Re:Hail Mary (Score:3, Informative)
Interlocutory appeals are indeed rarely granted; IIRC it's usually when the rest of the case hinges on a point of law and there will be a boatload of work down the drain if the case goes down the wrong track. In this case, the Plaintiffs are going to try to convince the Court that it made an error of discretion in deciding that they (plaintiffs) had played fast and loose with their pleadings. Run that by again: they're going to persuade the Court that the Court was not only wrong, but waaaay wrong (abuse of discretion) when the Court decided it had made an error by trusting them. Boggle. And what's at stake?
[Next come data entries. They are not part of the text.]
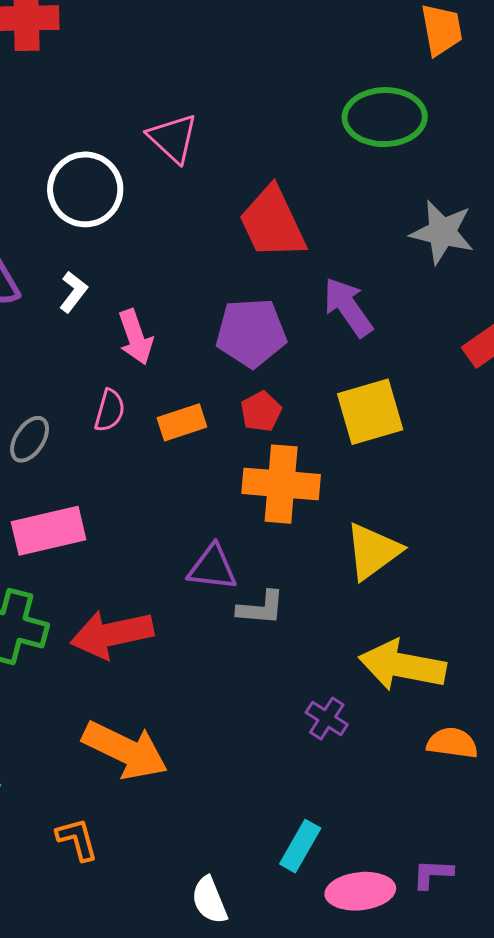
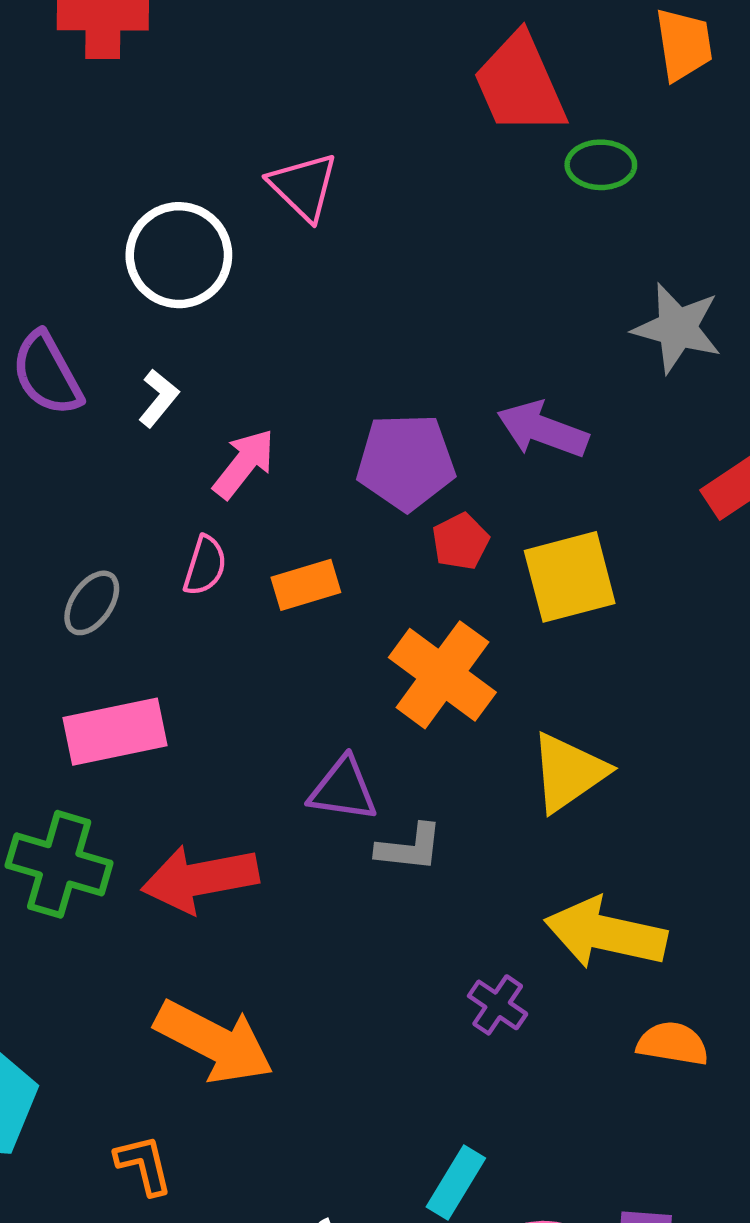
green ellipse: (385, 117) -> (601, 165), size x0.6
red trapezoid: (272, 223) -> (520, 84), moved
purple arrow: (348, 307) -> (543, 429), turned -36
pink arrow: (136, 337) -> (244, 464), turned -124
red pentagon: (261, 412) -> (460, 541), moved
orange cross: (281, 484) -> (442, 675), turned 30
A retrial, with most of the motion practice and pretrial preparation already complete. Somehow I don't see the Court agreeing that this is so profound and urgent that it can't wait for the trial to be decided on its merits and a final judgment rendered.
. We have a word for it where I come from.
Chutzpah.
Re:Let the punishment fit the crime. (Score:3, Informative)
I will repeat this again, for the slow among you. The cost to purchase the files has no bearing on the case. The people are not being sued for downloading the files. They are being sued for distributing them (or trying to, or nothing at all if the attempt to distribute doesn't stand up). What this means is that the cost is not what it would cost to purchase the files for your private use, but what they would charge someone if they wanted to distribute the songs. If I called the RIAA and said "I want to give away a free CD on the street and include new hit song X on it, what will it cost me to license the song for distribution from you, it will likely be a large amount of money. These people are distributing the songs without paying the licensing fee, which is what the penalty is based on (and should be based on, since they are assuming the rights to distribute the songs that they don't have).
Whether you agree with the RIAA tactics, or think they should win the cases is another matter entirely. But saying "the songs only cost X dollars to buy" is a pointless argument, since that isn't what the lawsuit is about. The people are not taking the copy of the song they download, they are taking the right to distribute music that they don't have, and that is what the penalty should be based on (assuming the RIAA does win the case).